Пока солдаты приводили в порядок рельсы, Эрвин тоскливо созерцал пейзаж за окном. Было в чистом лазурном небе, проталинах, уже тронутых редкой зеленой дымкой, и белых домиках с резными наличниками что-то пасторальное и неправдоподобное. В раздираемом противоречиями мире Рэда выглядела как рисунок пастелью, который кто-то повесил на стену, чтобы закрыть дырку в старых обоях. К сожалению, правды в этом рисунке было мало. Идеальная Рэда была не такой уж идеальной.
Нордэнвейде задумался. Сейчас, по прошествии лет, он мог бы честно сказать, что ему никогда не нравилась рэдская власть, не нравилась местная церковь, беспардонно вмешивающаяся во все сферы жизни, его злила политика и злили "патриоты", швырявшие бомбы под пассажирские поезда. Совсем уж он ненавидел рэдскую привычку решать чисто медицинские проблемы при помощи святой воды и осиновых колов. Эрвину не нравились законы, запрещающие разводы и аборты, браки с иноверцами и даже некоторые медицинские операции, на взгляд лейтенанта не имеющие никакого отношения к морали и нравственности. И все это не имело никакого значения. Эрвина могли сколько угодно бесить власть, политика и церковь, но ночами ему все равно периодически снились залитые солнцем клеверные поля и песни, которые в детстве пела мать. Цветущая на школьном дворе верба. Зеленый забор у дома.
И темные сине-серые, как предгрозовое небо, глаза Марины. Где была сейчас эта Марина, знал, наверное, только ветер. Эрвин отвернулся от окна.

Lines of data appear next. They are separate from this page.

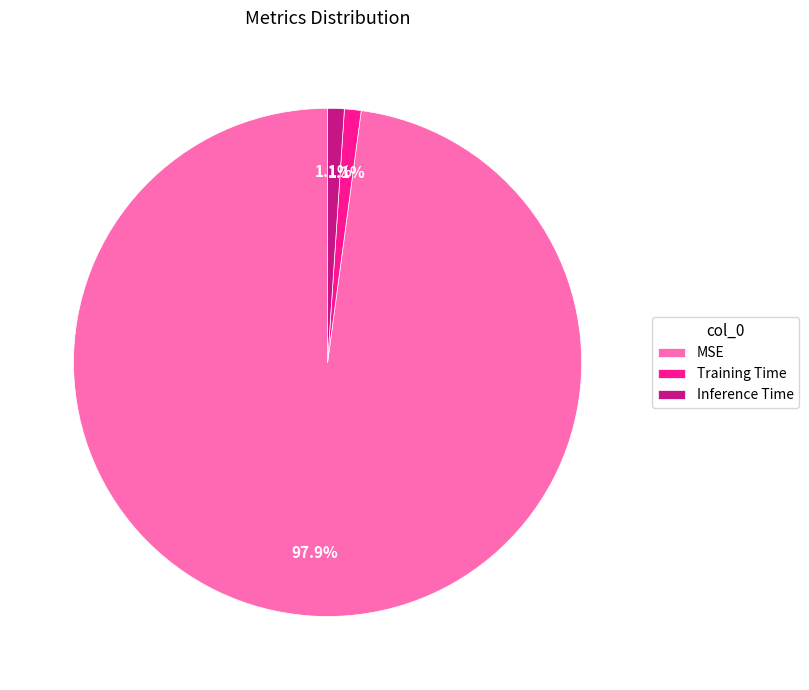

To the nearest percent, what portion does Inference Time represent?

1%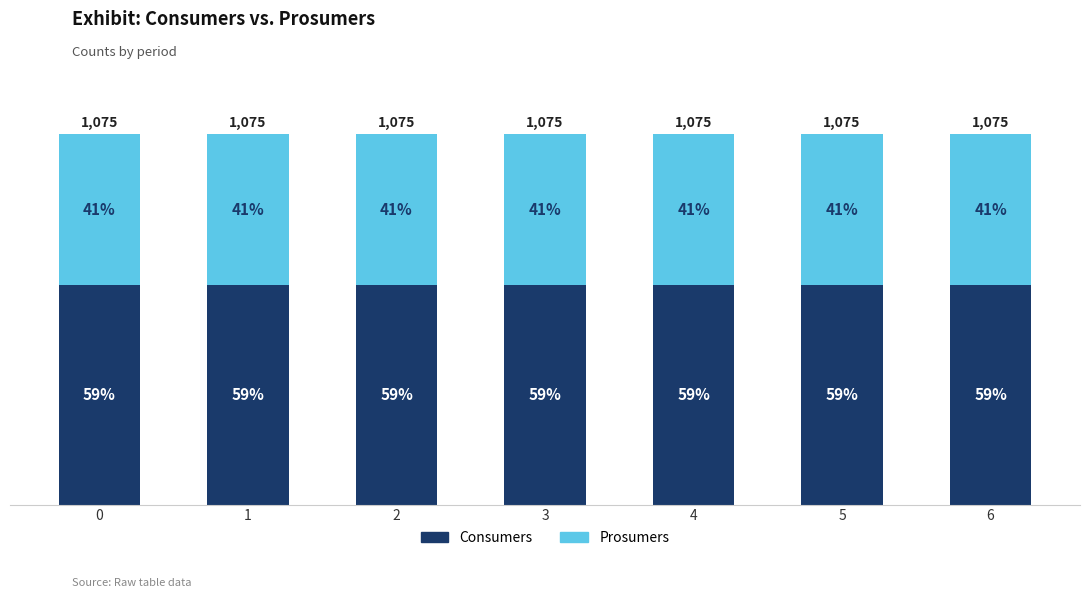

What are all the series names shown in the legend?

Consumers, Prosumers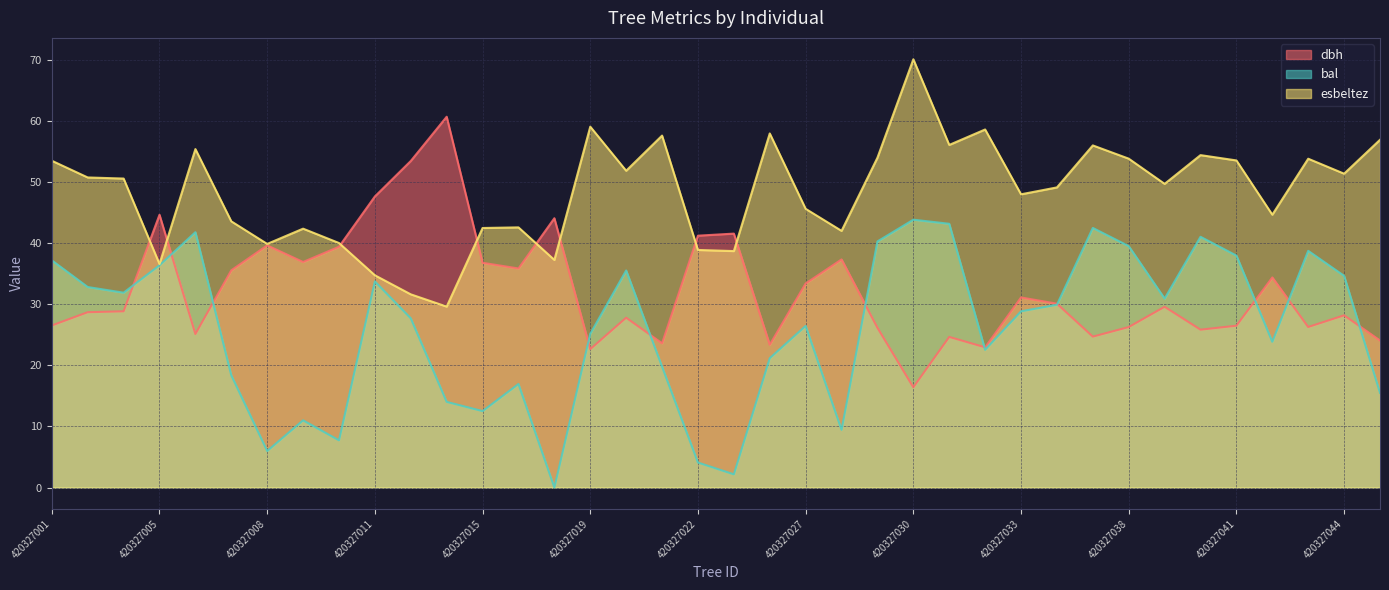

Is it true that esbeltez equals 42.6 at 420327016?

True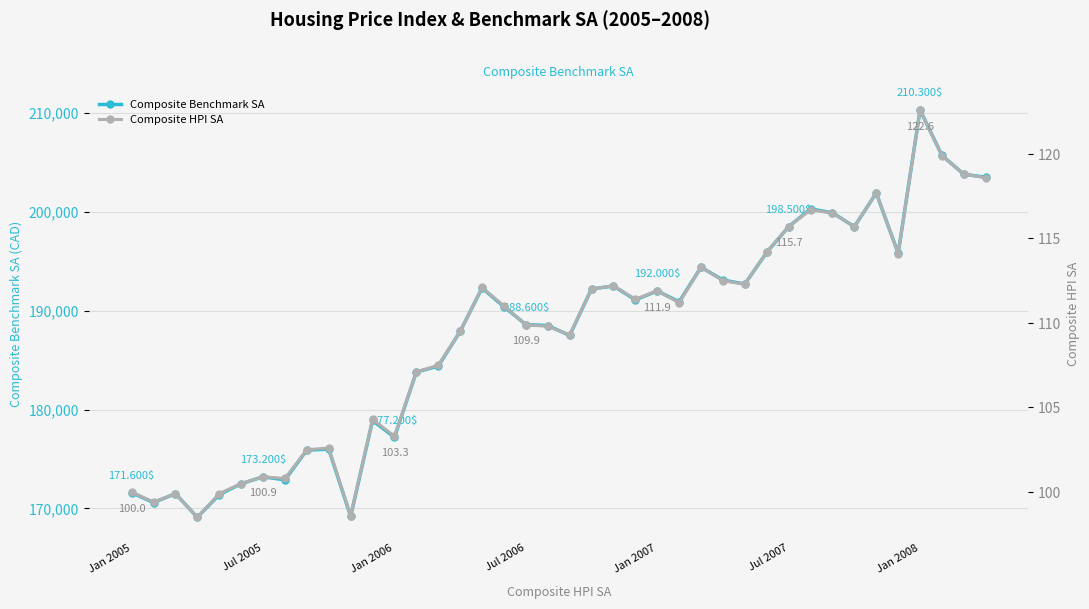

Rank the series by their maximum value, from highest to lowest.

Composite Benchmark SA, Composite HPI SA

Почти десять лет назад ничем не примечательный рэдец по имени Эжен Нерейд окончил мужскую гимназию при монастыре святого Людвига в шести километрах отсюда. Детали биографии этого Эжена всплывали в памяти как нечто совершенно постороннее, вроде сюжета непрочитанной книги, пересказанного приятелем. Мальчишку в форменной гимназической фуражке по ту сторону окна и мужчину в черной калладской форме - по эту, не связывало ничего. У них даже имена были разные.